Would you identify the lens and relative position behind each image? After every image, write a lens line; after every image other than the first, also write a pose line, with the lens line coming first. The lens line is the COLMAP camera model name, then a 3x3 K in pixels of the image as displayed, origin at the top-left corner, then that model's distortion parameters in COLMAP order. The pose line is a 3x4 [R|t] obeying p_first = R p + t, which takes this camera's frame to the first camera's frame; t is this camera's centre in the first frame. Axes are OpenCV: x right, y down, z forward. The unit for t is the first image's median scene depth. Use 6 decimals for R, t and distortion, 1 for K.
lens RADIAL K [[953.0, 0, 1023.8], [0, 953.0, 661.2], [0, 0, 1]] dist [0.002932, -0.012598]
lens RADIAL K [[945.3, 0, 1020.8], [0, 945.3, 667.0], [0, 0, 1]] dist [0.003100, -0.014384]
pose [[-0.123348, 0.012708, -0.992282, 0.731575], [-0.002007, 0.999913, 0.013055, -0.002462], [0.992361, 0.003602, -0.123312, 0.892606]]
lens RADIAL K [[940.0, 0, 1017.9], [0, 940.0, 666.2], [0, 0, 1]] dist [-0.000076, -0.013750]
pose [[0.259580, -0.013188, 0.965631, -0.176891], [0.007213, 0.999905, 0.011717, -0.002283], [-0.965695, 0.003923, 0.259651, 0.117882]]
...
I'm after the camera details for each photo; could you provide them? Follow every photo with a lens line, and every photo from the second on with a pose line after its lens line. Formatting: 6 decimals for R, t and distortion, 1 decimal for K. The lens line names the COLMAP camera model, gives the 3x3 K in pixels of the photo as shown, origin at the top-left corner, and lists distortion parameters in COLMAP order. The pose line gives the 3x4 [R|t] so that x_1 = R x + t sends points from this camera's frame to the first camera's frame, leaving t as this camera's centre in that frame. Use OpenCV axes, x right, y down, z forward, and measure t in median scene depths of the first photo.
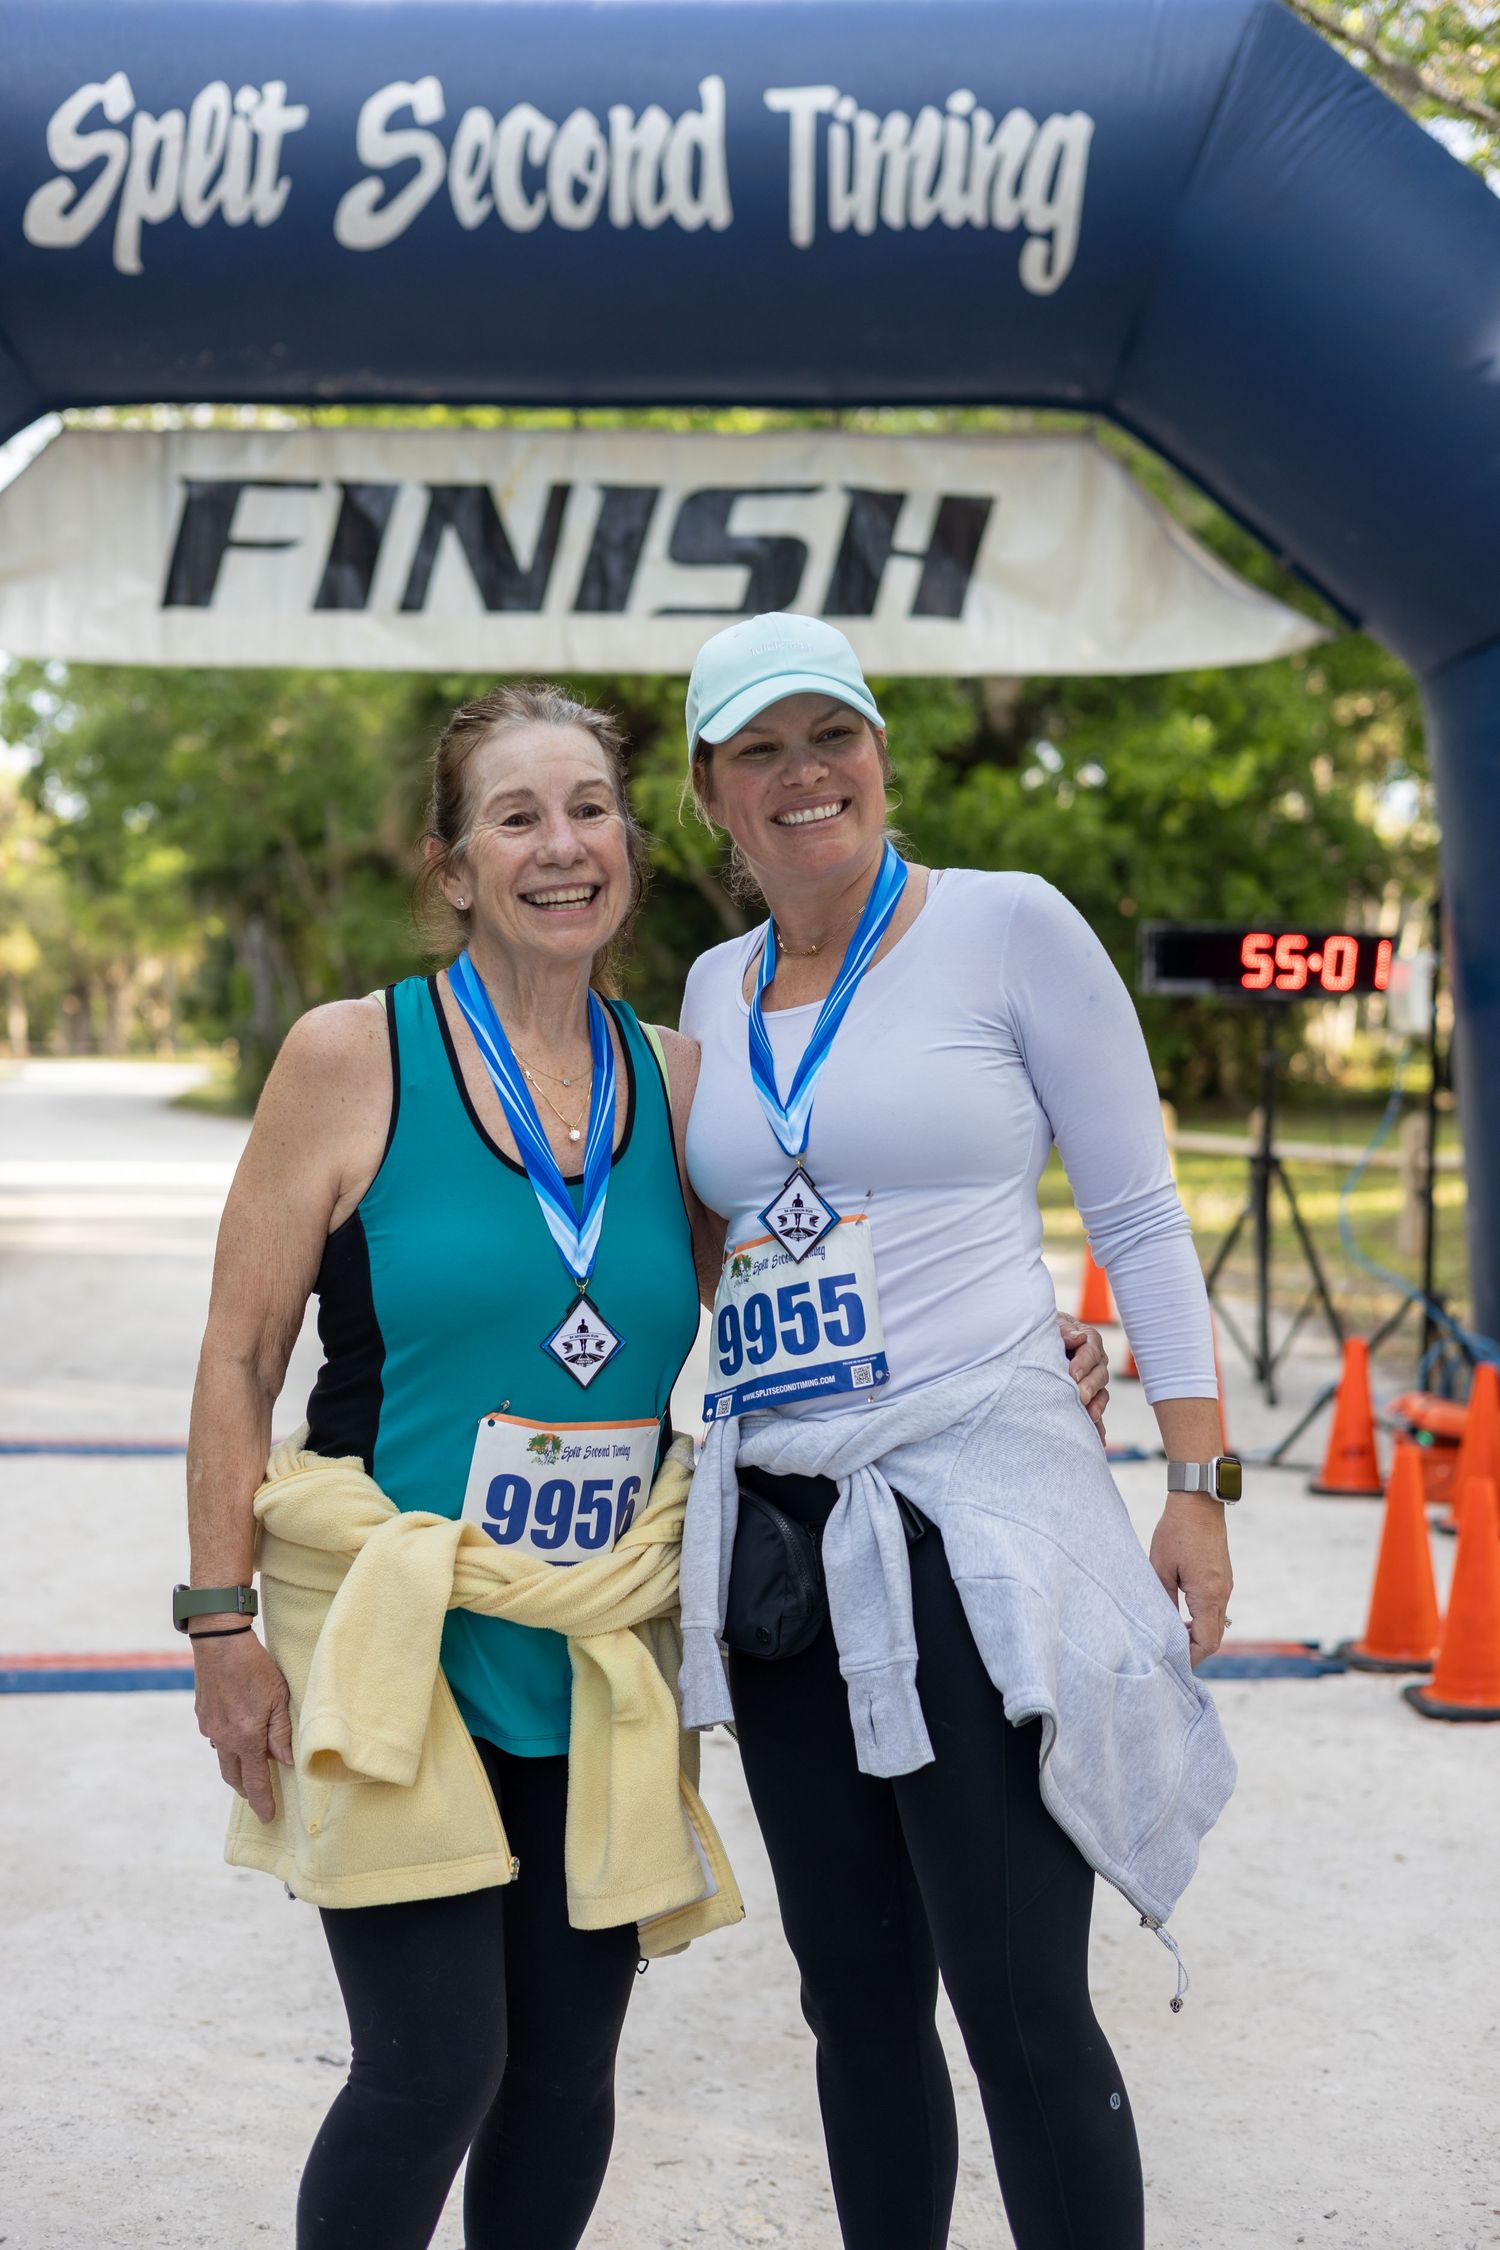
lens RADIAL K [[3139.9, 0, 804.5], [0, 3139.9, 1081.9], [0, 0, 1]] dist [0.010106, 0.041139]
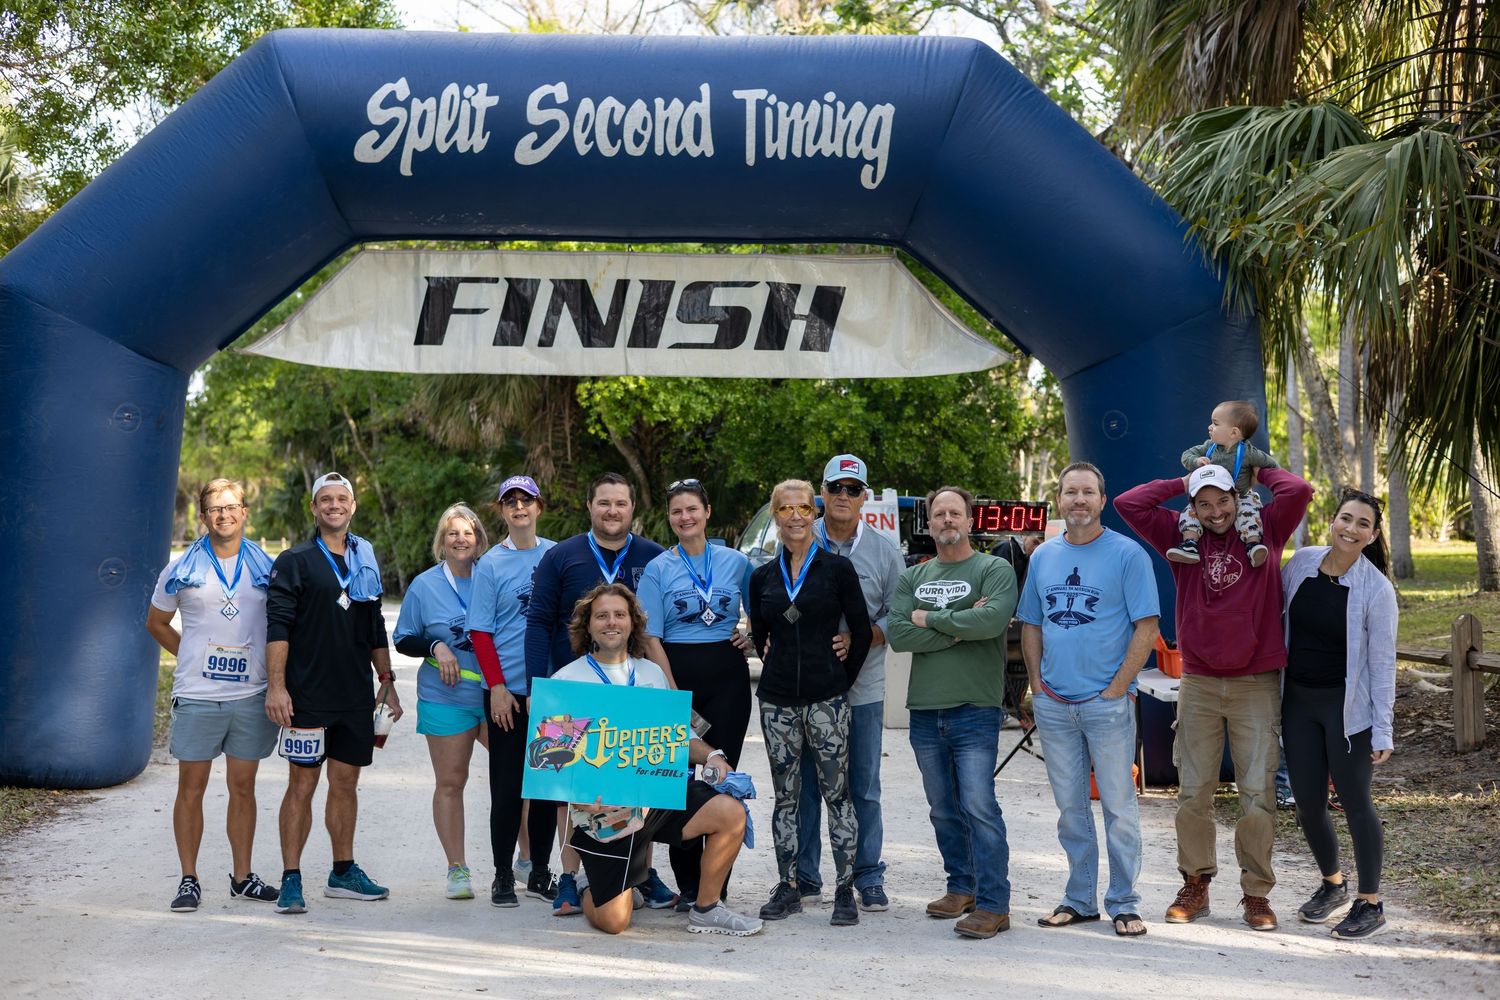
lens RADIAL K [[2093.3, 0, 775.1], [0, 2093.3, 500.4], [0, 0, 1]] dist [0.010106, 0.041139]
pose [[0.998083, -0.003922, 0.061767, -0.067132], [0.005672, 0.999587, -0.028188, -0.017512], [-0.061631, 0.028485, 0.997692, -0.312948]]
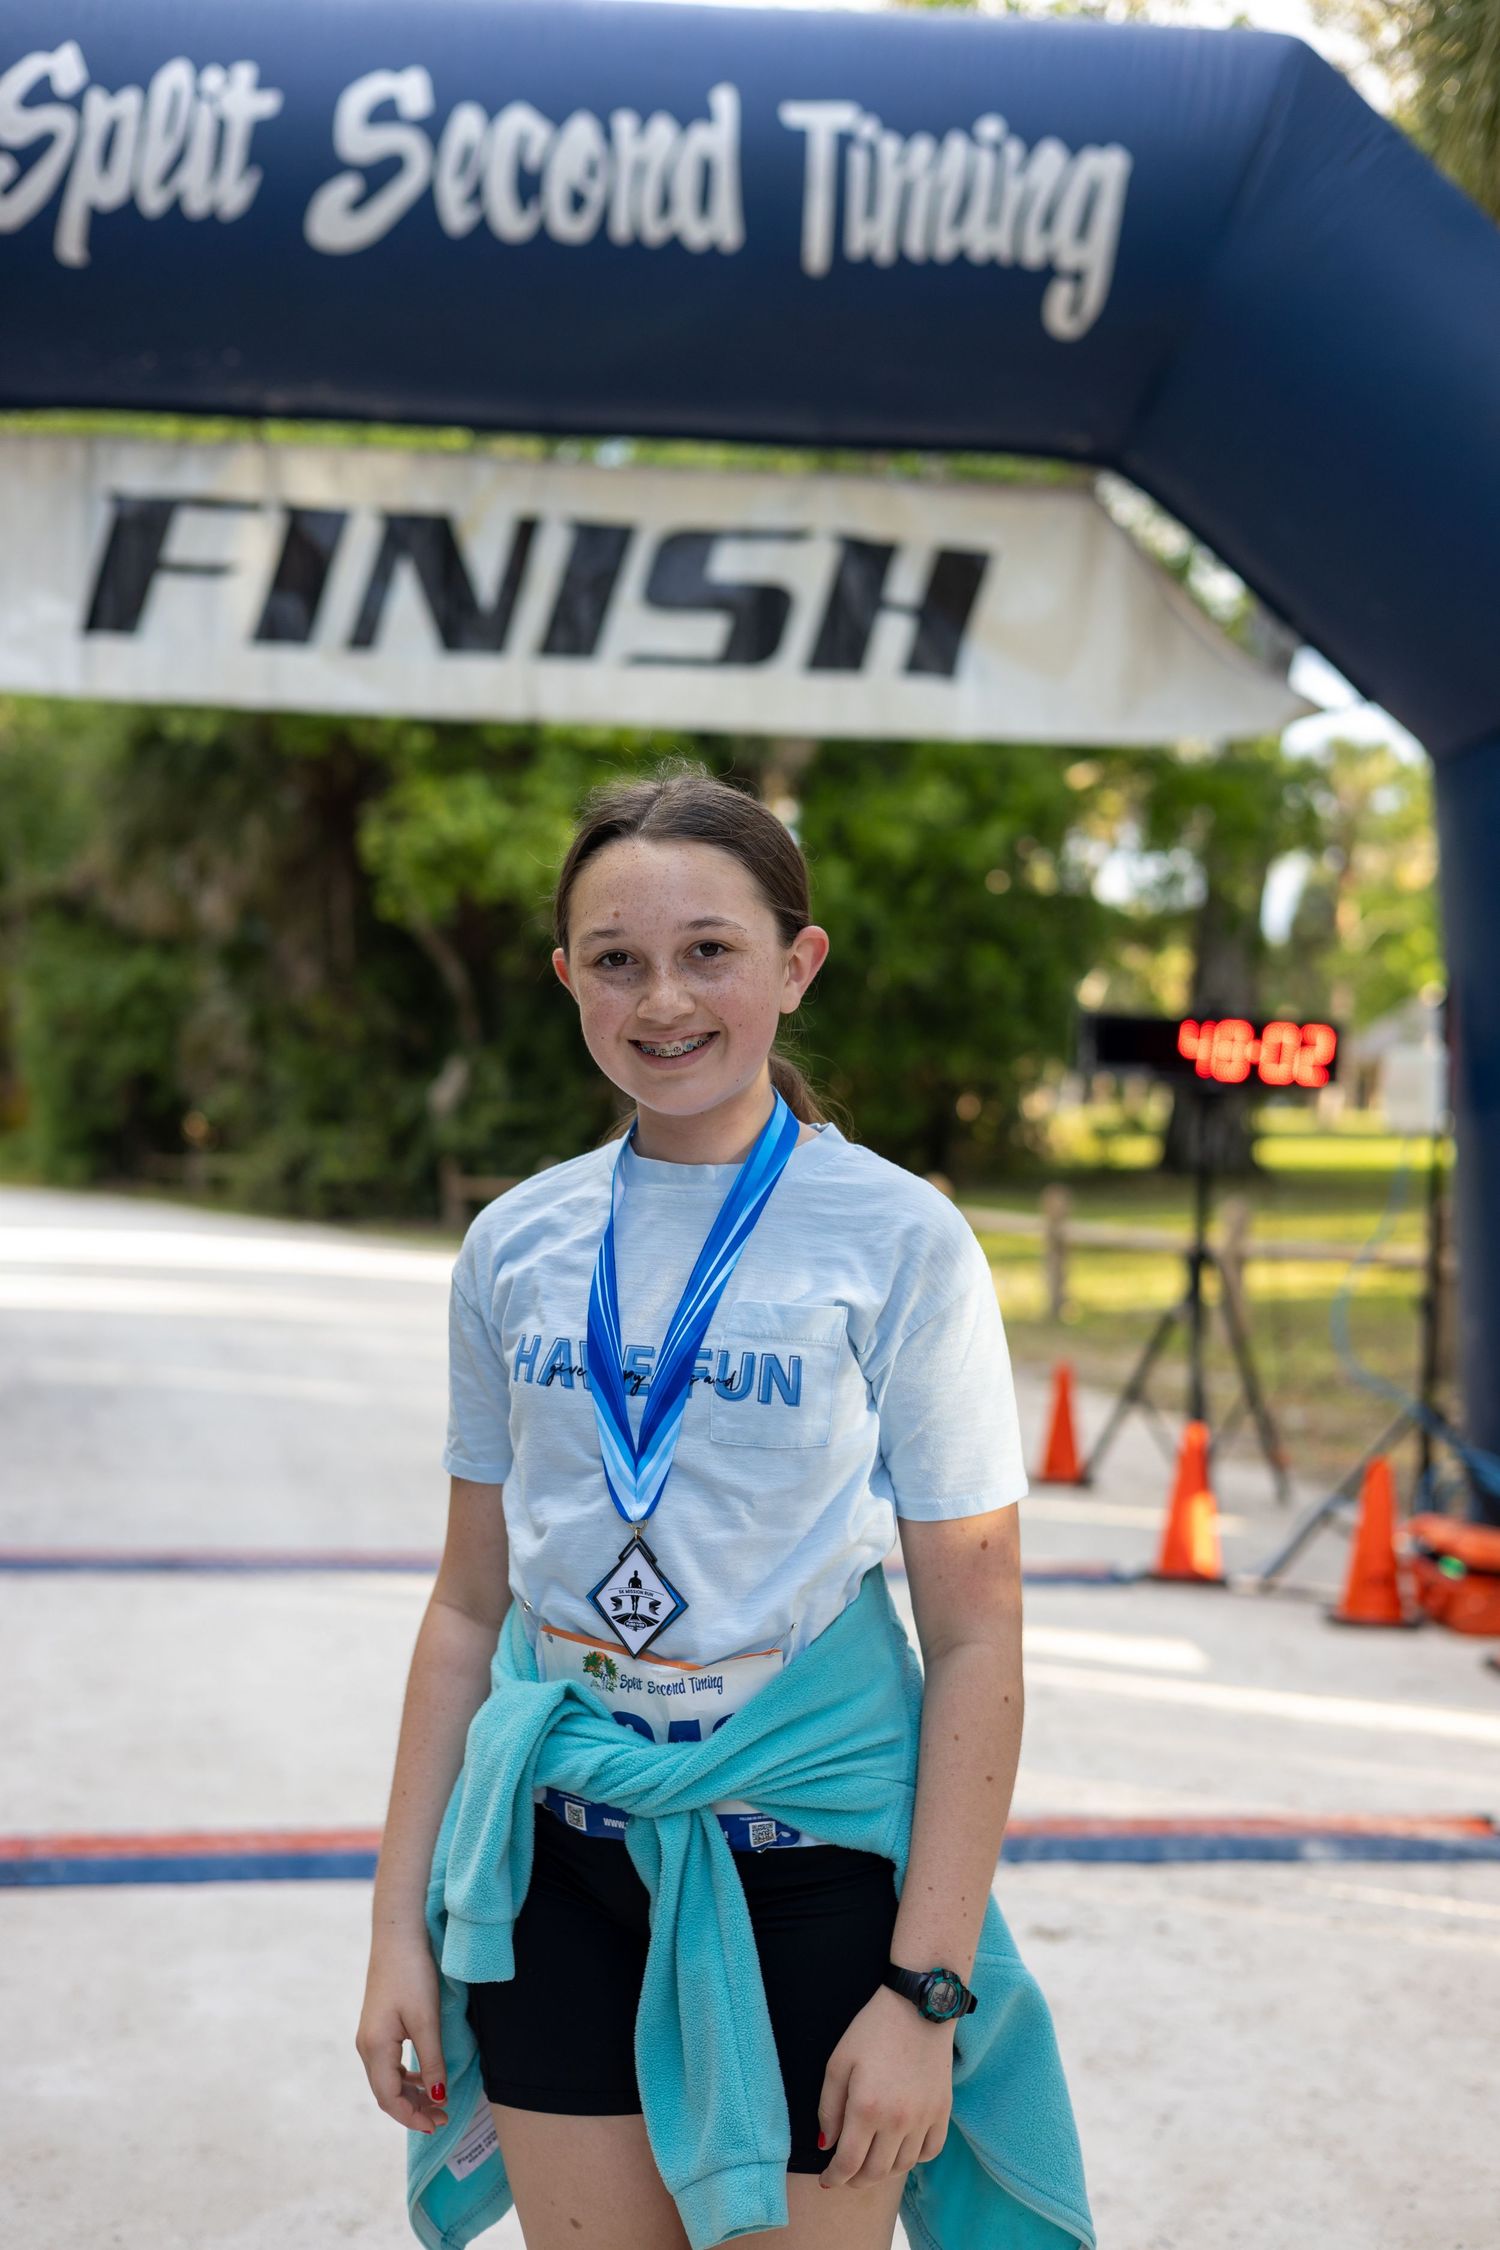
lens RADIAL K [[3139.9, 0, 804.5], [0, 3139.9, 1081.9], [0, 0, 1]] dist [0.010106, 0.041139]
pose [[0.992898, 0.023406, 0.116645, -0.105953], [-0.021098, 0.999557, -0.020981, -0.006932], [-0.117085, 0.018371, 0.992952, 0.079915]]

## DESCRIPTION OF THE TASK:
Could you copy, unchanged, the lines of the material from the one containing "Would you identify" through the one containing "dist [0.003100, -0.014384]", both included?

## TASK SOLUTION:
Would you identify the lens and relative position behind each image? After every image, write a lens line; after every image other than the first, also write a pose line, with the lens line coming first. The lens line is the COLMAP camera model name, then a 3x3 K in pixels of the image as displayed, origin at the top-left corner, then that model's distortion parameters in COLMAP order. The pose line is a 3x4 [R|t] obeying p_first = R p + t, which takes this camera's frame to the first camera's frame; t is this camera's centre in the first frame. Axes are OpenCV: x right, y down, z forward. The unit for t is the first image's median scene depth. Use 6 decimals for R, t and distortion, 1 for K.
lens RADIAL K [[953.0, 0, 1023.8], [0, 953.0, 661.2], [0, 0, 1]] dist [0.002932, -0.012598]
lens RADIAL K [[945.3, 0, 1020.8], [0, 945.3, 667.0], [0, 0, 1]] dist [0.003100, -0.014384]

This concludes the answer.